En 2014, Laura Look et son petit ami, Trevor Eustis, ont décidé de vendre leurs biens et d’emménager dans un van qu’ils avaient surnommé Carlos Vantana. Ils avaient prévu de parcourir le pays pendant au moins un an. Mais après moins d’une semaine sur la route, ils ont fait un détour au sud de Nashville. Le couple est passé devant un cottage en briques et une balançoire bleue surmontée d’un signe de paix. Plus loin dans la forêt, ils ont vu une rangée de bus peints avec des couleurs psychédéliques. Ils étaient tombés, tout à fait accidentellement, dans l’une des enclaves hippies les plus célèbres d’Amérique.
Le Wall Street Journal a un jour appelé la Ferme « la General Motors des communes américaines ». Son fondateur, Stephen Gaskin, était un charismatique professeur d’écriture créative de Californie qui, alors qu’il trippait sur le LSD, avait développé une philosophie qu’un de ses disciples décrivait comme « Beat Zen et économie bouddhiste ». Gaskin pensait que l’Amérique devait revenir à un mode de vie naturel ; la contraception chimique et l’avortement étaient, selon lui, « préjudiciables au tissu social ». En 1971, avec 300 hippies, il a quitté San Francisco à la recherche d’un endroit où former une communauté agraire et « s’occuper de la terre ». Ils se sont finalement installés dans le centre du Tennessee. Au début, ils vivaient dans des tipis, des tentes militaires et des bus scolaires qu’ils avaient conduits depuis la Californie, évitant le contrôle des naissances, le maquillage, le café, la viande, l’alcool, la violence et la coupe de cheveux. Tout le monde a fait un vœu formel de pauvreté et a renoncé à ses biens.
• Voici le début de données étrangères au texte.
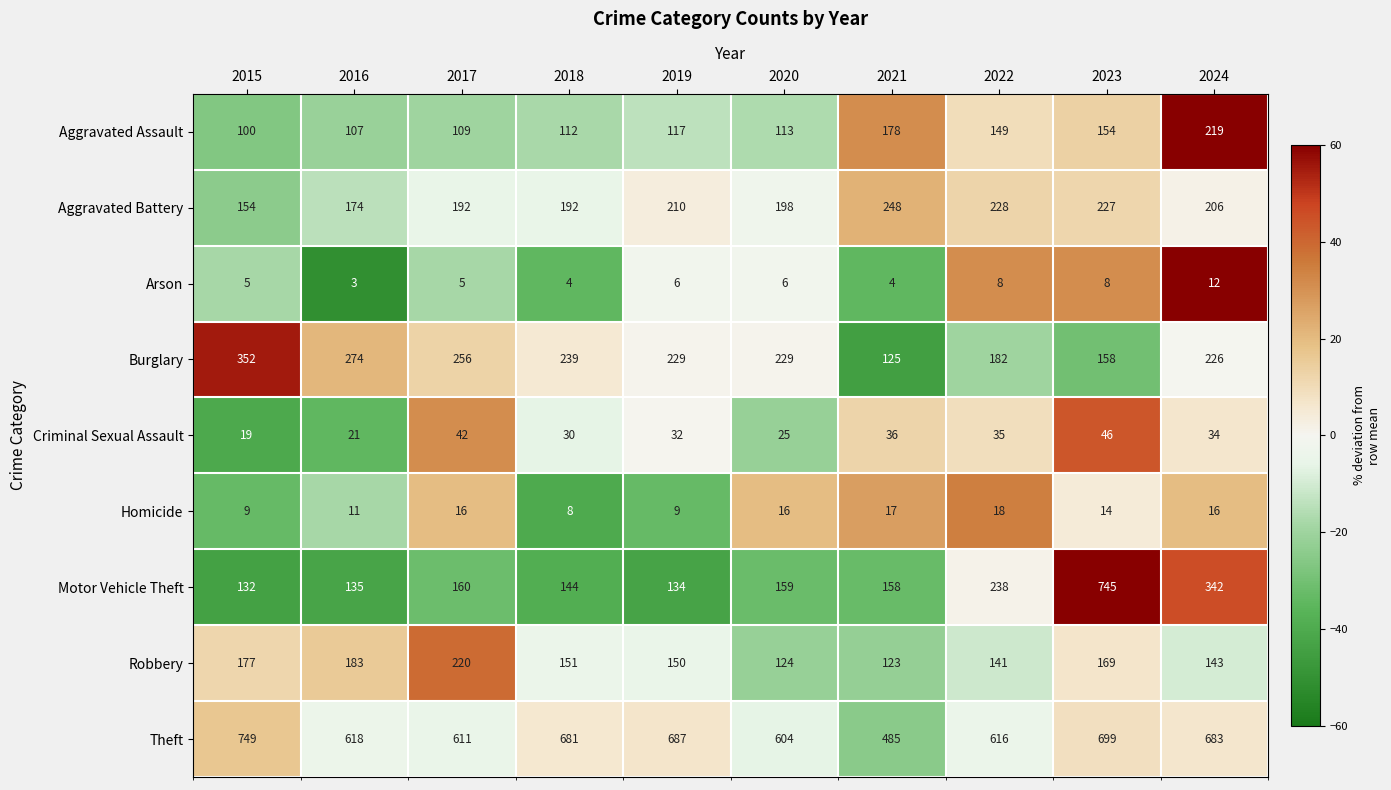

The value of Burglary at 2017 is 115. True or false?

False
Dans les années 1980, la population de la Ferme avait gonflé à 1 200 personnes qui vivaient dans des maisons communales remplies de familles grandissantes (la femme de Gaskin, Ina May, avait lancé un programme de sages-femmes renommé), mais avec de nouvelles bouches à nourrir et des dépenses médicales croissantes, ils se sont endettés et ont presque perdu leurs terres. Gaskin s’est vu retirer le pouvoir, les règles ont été assouplies et ceux qui souhaitaient rester ont été informés qu’ils devaient trouver du travail et contribuer à un budget. Des centaines de personnes sont parties. Aujourd’hui, il n’en reste que 200.